Literally Reruns – Hugo and Me on the Moon by Pete Able

Leila has rootled out one of the few stories in the site that features an animal – well a bird actually but – you know- a not human character. Anyway here is what she said.

Persons whose surnames begin “Ab” usually find themselves first in alphabetized lines. This can be a blessing when the thing lined up for is free money, not so when it means setting the standard for both success and shame in Phys. Ed., with all eyes trained on the Ab-person, who is always the trend setter, willingly or otherwise. Moreover, in alphabetized competitions, we “All” types, usually found skulking a head or two back in the queue, do not root for the Ab person all that hard because whatever the Ab-person does will require some sort of effort on our part to equal or come reasonably close to what the Ab-person has accomplished. Putting forth any kind of effort is the bane of an All-person, who, despite the prefix, is usually not an “all in” person.

So it has come to pass that Pete Able is the first name people see when they visit the LS author index. This also means that his is the first name skipped by eyes that go down the queue in search of their own name. It’s a cruel and thoughtless world we live in that allows such circumstances to be, but every so often the light of hope shines on the unjustly overlooked.

Hugo and Me on the Moon deserves a second look because it is a rare funny-sad science fiction piece. The situation is as bleak as one can imagine, yet the desire to live, even in this worst possible scenario, is quite moving when you stop to think about it.

Q: Do you find it difficult to write scrupulous Sci-Fi and still endow it with the human touch?

Q: Please describe the process of moving the narrative along via use of the dialogue between the MC and the parrot. Even though a parrot doesn’t understand what it says, you were able to use that and have it make sense. I found that quite good and subtle.

Leila Allison

***

Hugo and Me on the Moon

Pete’s responses:

Q: Do you find it difficult to write scrupulous Sci-Fi and still endow it with the human touch?

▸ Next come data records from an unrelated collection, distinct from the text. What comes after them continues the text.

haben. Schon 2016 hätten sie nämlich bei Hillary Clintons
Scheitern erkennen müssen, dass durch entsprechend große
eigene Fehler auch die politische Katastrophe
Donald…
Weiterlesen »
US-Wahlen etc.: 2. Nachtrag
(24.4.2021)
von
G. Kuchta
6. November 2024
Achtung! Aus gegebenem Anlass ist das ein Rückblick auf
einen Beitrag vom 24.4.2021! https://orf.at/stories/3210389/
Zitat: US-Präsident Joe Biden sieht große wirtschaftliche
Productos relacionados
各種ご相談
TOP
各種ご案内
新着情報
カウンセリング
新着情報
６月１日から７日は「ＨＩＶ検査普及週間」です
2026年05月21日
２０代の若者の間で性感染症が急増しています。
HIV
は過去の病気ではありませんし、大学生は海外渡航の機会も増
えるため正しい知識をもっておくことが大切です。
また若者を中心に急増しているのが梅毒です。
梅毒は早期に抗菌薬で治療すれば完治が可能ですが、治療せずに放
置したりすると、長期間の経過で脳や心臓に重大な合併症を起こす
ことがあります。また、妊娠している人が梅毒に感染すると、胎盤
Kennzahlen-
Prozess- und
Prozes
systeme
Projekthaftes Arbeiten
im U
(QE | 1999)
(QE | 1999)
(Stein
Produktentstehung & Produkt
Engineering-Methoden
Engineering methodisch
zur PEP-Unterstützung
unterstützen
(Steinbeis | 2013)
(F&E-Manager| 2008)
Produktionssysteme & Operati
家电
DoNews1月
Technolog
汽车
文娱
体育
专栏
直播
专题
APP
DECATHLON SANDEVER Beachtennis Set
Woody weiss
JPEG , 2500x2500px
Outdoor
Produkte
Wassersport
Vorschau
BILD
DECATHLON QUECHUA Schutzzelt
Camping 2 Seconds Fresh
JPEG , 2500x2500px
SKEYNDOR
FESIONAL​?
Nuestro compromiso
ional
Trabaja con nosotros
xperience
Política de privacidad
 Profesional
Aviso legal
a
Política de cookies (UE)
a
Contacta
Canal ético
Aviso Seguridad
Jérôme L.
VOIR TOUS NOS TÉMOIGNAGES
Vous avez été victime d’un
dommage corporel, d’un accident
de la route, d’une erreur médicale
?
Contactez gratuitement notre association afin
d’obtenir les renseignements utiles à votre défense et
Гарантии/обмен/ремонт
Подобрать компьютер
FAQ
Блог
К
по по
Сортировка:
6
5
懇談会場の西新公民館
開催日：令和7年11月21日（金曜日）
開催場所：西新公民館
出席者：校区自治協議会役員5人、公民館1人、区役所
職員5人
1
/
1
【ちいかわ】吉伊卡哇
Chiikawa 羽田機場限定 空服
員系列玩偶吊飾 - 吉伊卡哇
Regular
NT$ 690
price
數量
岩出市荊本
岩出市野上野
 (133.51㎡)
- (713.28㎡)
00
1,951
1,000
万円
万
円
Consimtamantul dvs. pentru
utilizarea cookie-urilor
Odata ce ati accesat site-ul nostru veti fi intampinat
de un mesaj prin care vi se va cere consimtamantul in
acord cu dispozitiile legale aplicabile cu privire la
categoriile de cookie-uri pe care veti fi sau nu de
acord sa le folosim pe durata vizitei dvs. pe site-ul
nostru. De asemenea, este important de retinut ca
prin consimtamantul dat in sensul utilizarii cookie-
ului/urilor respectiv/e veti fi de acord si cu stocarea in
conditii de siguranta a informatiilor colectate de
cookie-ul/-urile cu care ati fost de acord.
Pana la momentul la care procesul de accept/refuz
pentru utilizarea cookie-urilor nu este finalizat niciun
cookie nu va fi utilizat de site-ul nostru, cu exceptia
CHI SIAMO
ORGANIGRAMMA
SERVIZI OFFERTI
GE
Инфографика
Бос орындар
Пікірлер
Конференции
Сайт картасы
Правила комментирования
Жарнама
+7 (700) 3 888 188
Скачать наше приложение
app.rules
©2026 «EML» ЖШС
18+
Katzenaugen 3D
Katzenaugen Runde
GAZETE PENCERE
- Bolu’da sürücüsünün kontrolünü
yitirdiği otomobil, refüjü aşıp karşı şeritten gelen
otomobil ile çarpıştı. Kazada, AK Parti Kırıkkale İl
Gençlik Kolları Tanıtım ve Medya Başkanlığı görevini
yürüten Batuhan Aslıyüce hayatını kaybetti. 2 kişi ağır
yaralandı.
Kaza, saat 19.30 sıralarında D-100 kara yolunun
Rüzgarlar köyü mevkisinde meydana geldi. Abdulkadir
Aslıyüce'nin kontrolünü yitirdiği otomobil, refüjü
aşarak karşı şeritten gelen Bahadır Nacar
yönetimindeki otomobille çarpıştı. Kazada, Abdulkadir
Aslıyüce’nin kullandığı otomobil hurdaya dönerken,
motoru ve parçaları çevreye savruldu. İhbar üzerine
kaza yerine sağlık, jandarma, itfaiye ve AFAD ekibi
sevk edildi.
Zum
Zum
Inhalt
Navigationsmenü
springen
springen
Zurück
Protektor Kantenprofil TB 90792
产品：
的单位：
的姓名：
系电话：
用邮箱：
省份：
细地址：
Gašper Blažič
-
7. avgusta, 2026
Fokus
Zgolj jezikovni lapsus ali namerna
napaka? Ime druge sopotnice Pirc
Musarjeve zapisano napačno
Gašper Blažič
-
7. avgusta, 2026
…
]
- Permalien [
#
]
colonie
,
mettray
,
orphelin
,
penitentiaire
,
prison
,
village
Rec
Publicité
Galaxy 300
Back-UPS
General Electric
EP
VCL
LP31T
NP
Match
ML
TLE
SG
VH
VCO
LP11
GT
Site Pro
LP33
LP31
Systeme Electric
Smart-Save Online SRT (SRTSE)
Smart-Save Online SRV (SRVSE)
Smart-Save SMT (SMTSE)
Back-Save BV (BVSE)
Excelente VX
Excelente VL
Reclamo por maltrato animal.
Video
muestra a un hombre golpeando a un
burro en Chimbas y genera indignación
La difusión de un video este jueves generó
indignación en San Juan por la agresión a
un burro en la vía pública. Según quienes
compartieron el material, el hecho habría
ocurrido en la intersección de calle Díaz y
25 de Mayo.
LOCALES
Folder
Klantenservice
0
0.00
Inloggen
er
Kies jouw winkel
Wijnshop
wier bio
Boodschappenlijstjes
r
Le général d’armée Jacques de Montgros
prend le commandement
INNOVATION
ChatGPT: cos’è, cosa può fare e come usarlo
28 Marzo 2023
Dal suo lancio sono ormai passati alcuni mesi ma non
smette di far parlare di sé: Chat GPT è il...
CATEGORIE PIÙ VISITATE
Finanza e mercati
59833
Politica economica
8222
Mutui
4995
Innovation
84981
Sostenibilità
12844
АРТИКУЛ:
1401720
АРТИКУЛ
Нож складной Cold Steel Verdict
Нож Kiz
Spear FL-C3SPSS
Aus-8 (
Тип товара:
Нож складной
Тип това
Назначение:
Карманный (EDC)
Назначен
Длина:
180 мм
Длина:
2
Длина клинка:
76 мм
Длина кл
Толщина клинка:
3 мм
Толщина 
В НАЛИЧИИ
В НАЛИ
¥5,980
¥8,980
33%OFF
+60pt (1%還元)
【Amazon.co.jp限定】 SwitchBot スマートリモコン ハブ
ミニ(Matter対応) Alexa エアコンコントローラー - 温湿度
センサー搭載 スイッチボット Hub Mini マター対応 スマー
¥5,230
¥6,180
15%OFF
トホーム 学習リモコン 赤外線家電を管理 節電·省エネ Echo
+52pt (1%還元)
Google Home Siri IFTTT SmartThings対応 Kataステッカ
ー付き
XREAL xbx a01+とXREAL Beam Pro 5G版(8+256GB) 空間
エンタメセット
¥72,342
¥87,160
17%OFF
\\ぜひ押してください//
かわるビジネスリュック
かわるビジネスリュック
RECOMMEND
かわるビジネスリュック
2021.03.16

A: This is pretty much the only Sci-Fi thing I’ve ever written. It was originally the first chapter of a book I started to write, but after the main character got picked up by an alien spaceship and was essentially lost in space, I lost much of the humor and didn’t know where to go with the plot. For me the humor of the story is what carries it along. I think that’s where the human touch comes in.

Q: Please describe the process of moving the narrative along via use of the dialogue between the MC and the parrot. Even though a parrot doesn’t understand what it says, you were able to use that and have it make sense. I found that quite good and subtle.

A: Thank you. It was fun to play with the dialogue between Hugo and the main character. I spend a lot of time writing inconsequential dialogue, dialogue that does little to further the plot but helps set a mood, and so this was like the epitome of that. Without really knowing what I was doing, it was interesting to find that even though Hugo didn’t know what he was saying, his words still had an effect on the main character and on the tone of the story. It’s funny, I tend to think of Hugo as a bit of a jerk, and that he got what he had coming, but really he’s just an innocent bird.

 

2 thoughts on “Literally Reruns – Hugo and Me on the Moon by Pete Able

  1. Hi Leila,
    I’d forgot how much I enjoyed this story.
    Love the questions for one specific reason…
    …Excellent answers Pete. I was very interested to read your thoughts on dialogue setting the mood. I totally agree that if dialogue is used well then so much of the soul destroying description can be cut right back.